EXERCISE
Answer these questions about the PARTAGE study abstract below.
(a) Between which months and years was the study conducted?
(b) How many men came for the prenatal prevention consultation?
(c) What is the clinical trial number?

SELECTED TEXT
Implementing a prenatal health screening intervention for future fathers in Montreuil, France: most users are immigrants facing hardship
- PMID: 39468472
- PMCID: PMC11520488
- DOI: 10.1186/s12889-024-20388-x
Implementing a prenatal health screening intervention for future fathers in Montreuil, France: most users are immigrants facing hardship
Abstract
Background: Prenatal care provides pregnant women with repeated opportunities for prevention, screening and diagnosis that have no current extension to future fathers. It also contributes to women's general better access to health. The goal of PARTAGE study was to evaluate the level and determinants of adherence to a prenatal prevention consultation dedicated to men.
Methods: Between January 2021 and April 2022, we conducted a monocentric interventional study in Montreuil hospital. We assessed the acceptance of a prenatal prevention consultation newly offered to every future father, through their pregnant partner's prior consent to provide their contact details.
Results: Three thousand thirty-eight women provided contact information used to reach the fathers; effective contact was established with 2,516 men, of whom 1,333 (53%) came for prenatal prevention consultation. Immigrant men were more likely to come than French-born men (56% versus 49%, p < 0·001), and the more they faced social hardship, the more likely they were to accept the offer. In multivariate analysis, men born in Subsaharan Africa and Asia were twice as likely to attend the consultation as those born in Europe or North America.
Conclusion: Acceptance of this new offer was high. Moreover, this consultation was perceived by vulnerable immigrant men as an opportunity to integrate a healthcare system they would have otherwise remained deprived of.
Trial registration: Registry: ClinicalTrials.gov, US National Library of Medicine https://classic.
Clinicaltrials: gov/ct2/show/NCT05085717 Clinical Trial number: NCT05085717 . Date of registration: 20/10/2021.
Keywords: Gender inequalities; HIV; Health insurance coverage; Migrants health; Prenatal health; Sexually transmitted infections; Social inequalities in health; Vaccination.
© 2024. The Author(s).
Conflict of interest statement
The authors declare no competing interests.

EXTRACTED INFORMATION
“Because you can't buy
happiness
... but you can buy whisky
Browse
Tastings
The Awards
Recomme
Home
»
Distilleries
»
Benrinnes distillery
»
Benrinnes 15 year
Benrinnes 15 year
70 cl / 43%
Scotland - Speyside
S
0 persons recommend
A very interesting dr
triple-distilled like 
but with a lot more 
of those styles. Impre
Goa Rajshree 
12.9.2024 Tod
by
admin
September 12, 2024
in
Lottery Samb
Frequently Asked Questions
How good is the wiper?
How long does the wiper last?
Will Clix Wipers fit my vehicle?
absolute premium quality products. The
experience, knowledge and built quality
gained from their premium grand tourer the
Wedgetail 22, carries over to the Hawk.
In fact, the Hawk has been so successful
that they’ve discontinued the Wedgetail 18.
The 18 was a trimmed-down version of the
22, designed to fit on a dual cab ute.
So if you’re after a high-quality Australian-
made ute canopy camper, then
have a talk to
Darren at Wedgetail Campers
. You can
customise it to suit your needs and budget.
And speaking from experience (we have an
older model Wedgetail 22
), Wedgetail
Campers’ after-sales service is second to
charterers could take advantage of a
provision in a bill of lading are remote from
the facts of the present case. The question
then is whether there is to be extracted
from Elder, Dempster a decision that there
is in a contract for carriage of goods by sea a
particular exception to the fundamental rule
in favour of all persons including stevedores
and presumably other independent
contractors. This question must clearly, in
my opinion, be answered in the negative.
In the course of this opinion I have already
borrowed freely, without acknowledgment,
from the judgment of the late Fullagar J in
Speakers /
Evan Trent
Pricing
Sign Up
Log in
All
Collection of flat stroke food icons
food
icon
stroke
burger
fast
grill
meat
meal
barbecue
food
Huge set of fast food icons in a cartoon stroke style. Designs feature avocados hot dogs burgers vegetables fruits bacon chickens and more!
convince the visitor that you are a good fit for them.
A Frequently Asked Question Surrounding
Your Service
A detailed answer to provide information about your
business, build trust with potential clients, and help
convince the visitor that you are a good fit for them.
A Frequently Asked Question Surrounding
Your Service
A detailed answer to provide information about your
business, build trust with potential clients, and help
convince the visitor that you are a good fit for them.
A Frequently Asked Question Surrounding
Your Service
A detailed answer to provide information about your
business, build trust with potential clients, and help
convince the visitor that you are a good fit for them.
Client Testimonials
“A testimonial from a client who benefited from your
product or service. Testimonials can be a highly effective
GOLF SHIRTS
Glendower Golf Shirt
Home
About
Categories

RESPONSE
(a) January 2021 to April 2022
(b) 1,333 (53% of the 2,516 men contacted)
(c) NCT05085717